Your instructions: In the listing below, which lines contain the string "grass"? Copy them all.

Materials provided:
----

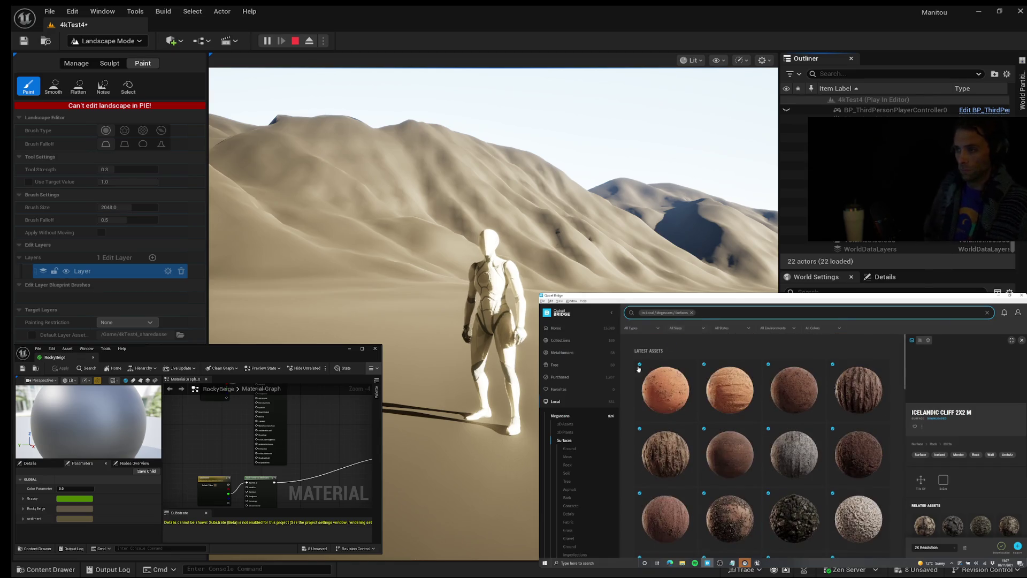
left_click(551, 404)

----

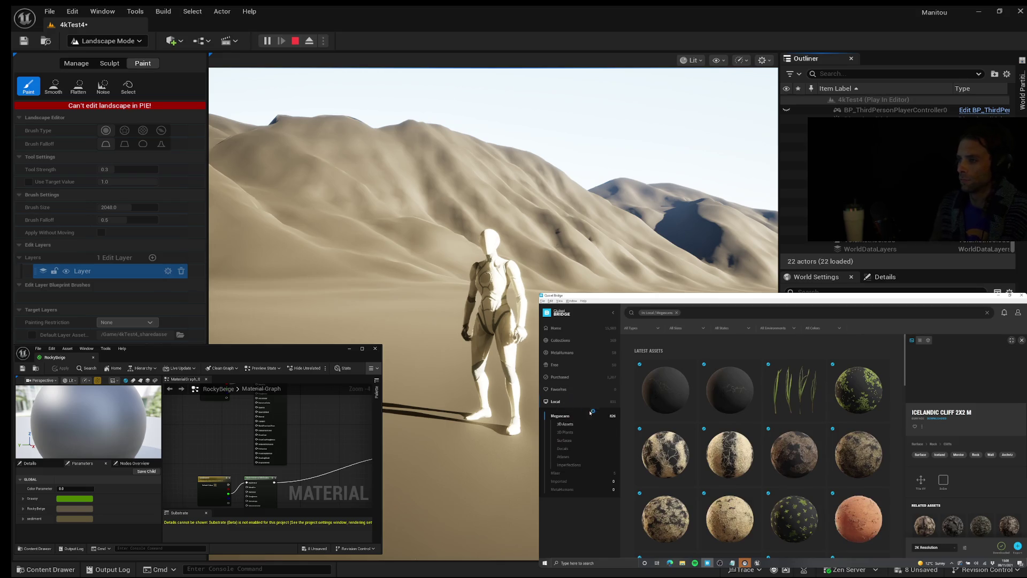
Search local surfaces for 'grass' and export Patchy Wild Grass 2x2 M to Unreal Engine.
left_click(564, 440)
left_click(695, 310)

----

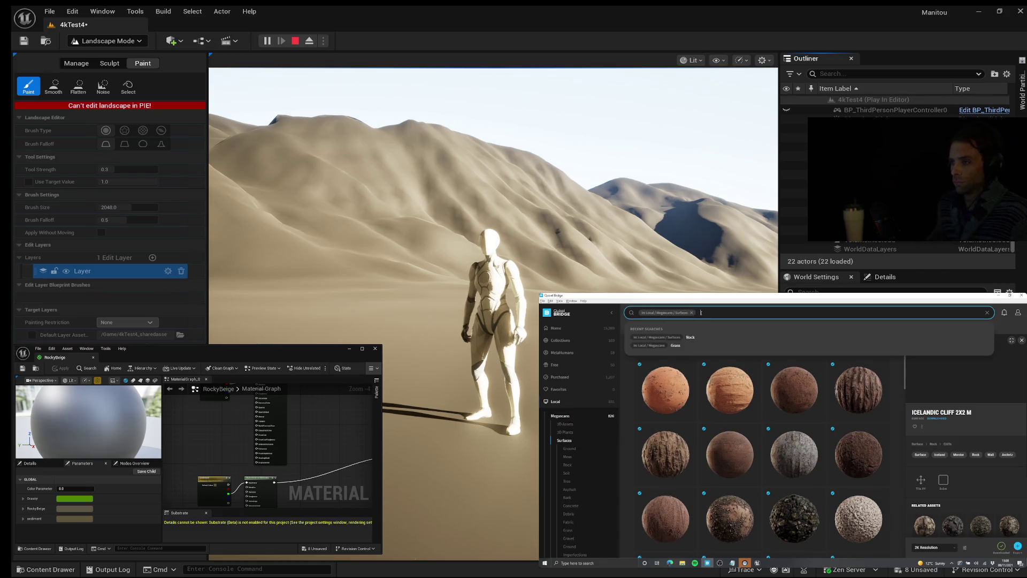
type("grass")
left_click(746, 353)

----

Response below:
Search local surfaces for 'grass' and export Patchy Wild Grass 2x2 M to Unreal Engine.
type("grass")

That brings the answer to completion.